Ich bin auf der herrlichen Rodelbahn zur Gogles-Alm hoch über dem Pillersattel im Tiroler Oberland unterwegs. Zuerst geht es durch recht dichte Waldbestände. Fichten, Tannen, später dann zusehends mehr Lärchen und kurz vor der Alm, wo der Wald in lockere Bestände und einzelne Bäume ausläuft, gesellen sich noch Zirben dazu. Eine typische, abwechslungsreiche Almlandschaft erfreut meine Augen.
Nach einer halben Stunde Gehweg komme ich an folgendem Schild vorbei:
Eine „Wildruhezone“ mit der klaren Aufforderung, das entsprechend ausgewiesene Gebiet im Winter nicht zu betreten. Das Land Tirol, der Tiroler Jägerverband und die ansässigen Tourismusverbände „bitten“ mit Nachdruck um Verständnis für das Ruhebedürfnis von Bambi und Co. Reh- und Rotwild haben’s schwer genug in der kalten Jahreszeit. Diese „Einschränkung“ sollte uns Freiluft-Enthusiasten doch zumutbar sein, denke ich.
Und weiter gehen meine Gedanken. Meine vielen Begegnungen mit Jägern und Forstverantwortlichen während meiner Almsommer fallen mir ein. Wie bereichernd diese Gespräche für mich waren und wie sie meine Außensicht auf die Koexistenz von Jagd-Forst und Alm-Bewirtschaftern auf demselben Raum verändert haben. War ich vor diesen Begegnungen doch davon ausgegangen, dass massive Interessenkonflikte das Verhältnis dieser Bewirtschafter belasten, so wurde mir immer öfter klar, dass hier keine unauflösliche Konkurrenzsituation vorliegt, zumindest nicht vorliegen muss, sondern vielmehr das Gegenteil der Fall ist.

DATENSÄTZE ▸
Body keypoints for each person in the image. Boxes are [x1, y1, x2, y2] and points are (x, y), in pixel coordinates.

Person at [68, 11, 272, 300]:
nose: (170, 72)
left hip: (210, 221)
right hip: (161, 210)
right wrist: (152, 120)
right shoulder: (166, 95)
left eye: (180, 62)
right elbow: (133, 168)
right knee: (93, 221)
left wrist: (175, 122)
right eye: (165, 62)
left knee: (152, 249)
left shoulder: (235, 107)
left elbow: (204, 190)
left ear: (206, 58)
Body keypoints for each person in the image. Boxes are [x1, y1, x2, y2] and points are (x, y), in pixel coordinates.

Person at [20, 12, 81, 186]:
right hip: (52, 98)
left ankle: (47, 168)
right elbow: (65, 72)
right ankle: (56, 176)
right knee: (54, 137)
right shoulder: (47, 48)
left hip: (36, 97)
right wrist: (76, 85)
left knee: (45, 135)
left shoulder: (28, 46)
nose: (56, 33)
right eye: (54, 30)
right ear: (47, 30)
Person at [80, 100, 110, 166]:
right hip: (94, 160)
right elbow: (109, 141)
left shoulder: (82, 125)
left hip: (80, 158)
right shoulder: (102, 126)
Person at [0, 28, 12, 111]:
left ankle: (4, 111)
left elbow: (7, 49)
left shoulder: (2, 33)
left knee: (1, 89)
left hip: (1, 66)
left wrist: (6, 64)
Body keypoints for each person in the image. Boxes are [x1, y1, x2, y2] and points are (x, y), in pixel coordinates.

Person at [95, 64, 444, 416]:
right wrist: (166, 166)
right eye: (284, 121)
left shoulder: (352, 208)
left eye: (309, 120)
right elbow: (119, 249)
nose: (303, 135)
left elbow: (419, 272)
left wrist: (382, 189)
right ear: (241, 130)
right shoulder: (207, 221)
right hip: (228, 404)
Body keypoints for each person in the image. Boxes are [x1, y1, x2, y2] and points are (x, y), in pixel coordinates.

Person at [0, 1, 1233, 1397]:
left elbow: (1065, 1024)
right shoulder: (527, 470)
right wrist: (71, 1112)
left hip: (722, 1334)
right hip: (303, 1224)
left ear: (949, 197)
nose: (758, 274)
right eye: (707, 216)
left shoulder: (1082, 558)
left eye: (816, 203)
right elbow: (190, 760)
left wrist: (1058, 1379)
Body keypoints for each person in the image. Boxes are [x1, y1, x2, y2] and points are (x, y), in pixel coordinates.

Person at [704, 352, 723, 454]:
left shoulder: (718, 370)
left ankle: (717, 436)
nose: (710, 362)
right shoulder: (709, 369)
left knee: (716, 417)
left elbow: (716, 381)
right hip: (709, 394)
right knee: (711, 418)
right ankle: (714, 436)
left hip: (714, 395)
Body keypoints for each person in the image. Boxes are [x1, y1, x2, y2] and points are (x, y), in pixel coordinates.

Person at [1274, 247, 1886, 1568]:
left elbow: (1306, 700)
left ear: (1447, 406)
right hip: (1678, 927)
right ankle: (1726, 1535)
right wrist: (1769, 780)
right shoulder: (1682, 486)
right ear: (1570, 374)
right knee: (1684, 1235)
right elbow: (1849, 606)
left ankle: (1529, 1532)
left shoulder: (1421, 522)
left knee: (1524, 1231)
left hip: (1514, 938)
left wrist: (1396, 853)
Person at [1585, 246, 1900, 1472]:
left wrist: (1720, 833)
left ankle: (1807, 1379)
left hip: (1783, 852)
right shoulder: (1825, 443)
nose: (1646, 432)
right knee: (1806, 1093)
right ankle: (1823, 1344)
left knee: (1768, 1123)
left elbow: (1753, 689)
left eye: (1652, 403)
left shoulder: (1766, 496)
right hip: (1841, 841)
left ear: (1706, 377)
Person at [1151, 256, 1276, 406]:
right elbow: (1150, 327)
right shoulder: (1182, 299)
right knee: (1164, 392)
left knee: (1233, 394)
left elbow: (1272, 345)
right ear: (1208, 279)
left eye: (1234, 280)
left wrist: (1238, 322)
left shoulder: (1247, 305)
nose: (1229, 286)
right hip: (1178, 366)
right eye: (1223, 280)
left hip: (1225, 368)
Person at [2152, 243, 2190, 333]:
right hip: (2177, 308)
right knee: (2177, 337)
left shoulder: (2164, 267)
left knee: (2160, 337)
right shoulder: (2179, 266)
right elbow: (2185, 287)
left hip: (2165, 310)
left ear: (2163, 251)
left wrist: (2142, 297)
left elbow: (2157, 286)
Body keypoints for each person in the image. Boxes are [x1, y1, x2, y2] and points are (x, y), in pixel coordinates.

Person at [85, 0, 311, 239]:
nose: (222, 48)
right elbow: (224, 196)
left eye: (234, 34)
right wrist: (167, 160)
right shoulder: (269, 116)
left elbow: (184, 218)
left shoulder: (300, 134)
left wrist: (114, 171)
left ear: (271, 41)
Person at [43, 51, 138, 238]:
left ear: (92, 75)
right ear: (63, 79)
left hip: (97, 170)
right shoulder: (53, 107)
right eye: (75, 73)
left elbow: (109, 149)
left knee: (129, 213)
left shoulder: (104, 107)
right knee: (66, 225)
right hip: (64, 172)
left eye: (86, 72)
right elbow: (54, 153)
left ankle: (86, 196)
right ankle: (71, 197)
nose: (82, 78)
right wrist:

AUFGABENSTELLUNG ▸
- 1) Stimmen diese Aussagen mit dem Text über die Gogles-Alm überein? Beantworten Sie jede mit Ja oder Nein und zitieren Sie die entscheidenden Worte des Textes wörtlich. (a) Kurz vor der Alm kommen Zirben zu den übrigen Bäumen hinzu. (b) Das Schild liegt nach einer Stunde Gehweg am Weg. (c) Die Wildruhezone soll im Sommer nicht betreten werden.
- 2) Setzen Sie den Text über die Gogles-Alm nach seinem letzten Satz fort.
Die Daten werden zur Bearbeitung nicht gebraucht.

LÖSUNGEN ▸
- 1)
(a) Ja: „kurz vor der Alm, wo der Wald in lockere Bestände und einzelne Bäume ausläuft, gesellen sich noch Zirben dazu“
(b) Nein: „Nach einer halben Stunde Gehweg komme ich an folgendem Schild vorbei“
(c) Nein: „das entsprechend ausgewiesene Gebiet im Winter nicht zu betreten“

- 2)
Die vermeintliche Nahrungskonkurrenz zwischen Wild- und Nutztieren stellt sich in der Praxis oft als Synergie heraus. Zunächst bietet das „Ökosystem Alm“ aufgrund seiner Vielfalt zahlreichen Wildtieren Lebensraum. Dieses Ökosystem wurde aber teilweise erst durch Bewirtschaftung geschaffen. Auch wenn wir Wild mit Wald assoziieren, so ist ein dichter, geschlossener Wald für das Wild zwar als Ruhe- und Schutzzone wichtig, aber „zum Fressen gern“ haben unsere Wildtiere den (ausgewachsenen) Wald nicht unbedingt – zumindest so lange sie bessere Alternativen finden. Genau auf diesen Flächen aber grasen auch Kuh und Co. und halten sie dadurch für die Nutzung durch ihre wilden Kollegen aus dem Reich der Wiederkäuer frei. Andernfalls würden all diese Flächen verbuschen und später verwalden.
Mir ist schon klar, dass die hier geschilderte synergetische bis symbiotische Beziehung zwischen Alm-, Jagd- und Forstwirtschaft nicht von allen so gesehen und gehandhabt wird. Es gibt Konflikte, es gibt Streitereien.
Ich selbst hatte als Alminger jedoch immer ein ausgezeichnetes Verhältnis zu Weidmännern und -frauen und Forstverantwortlichen. Wir gingen jeweils unserer eigenen Arbeit nach, trafen uns zufällig, kamen ins Gespräch, stießen nach Feierabend mit einem Bier an. Unvergessen bleibt mir ein Abendessen, das ich für Robert, meinen Lieblings-Jäger auf der herrlichen Rohntalam im Karwendel, zubereitet habe. Leber und Herz einer frisch erlegten Gams hatte Robert mir am Nachmittag überlassen. Während wir uns beim Abendessen daran erfreuten, krachten in unmittelbarer Nähe zur Hütte kapitale Hirsche mit ihren Stangen zusammen, dass die Erde davon erbebte. Auf einem der besten Brunftplätze des ganzen Karwendels machten sich diese Herren das Nachwuchsgeschäft aus. Auch diese fantastische Freiluftarena verdankt sich der Almwirtschaft, denn sie wurde vor vielen Jahrhunderten gerodet und wird seitdem von fleißigen Kühen freigehalten.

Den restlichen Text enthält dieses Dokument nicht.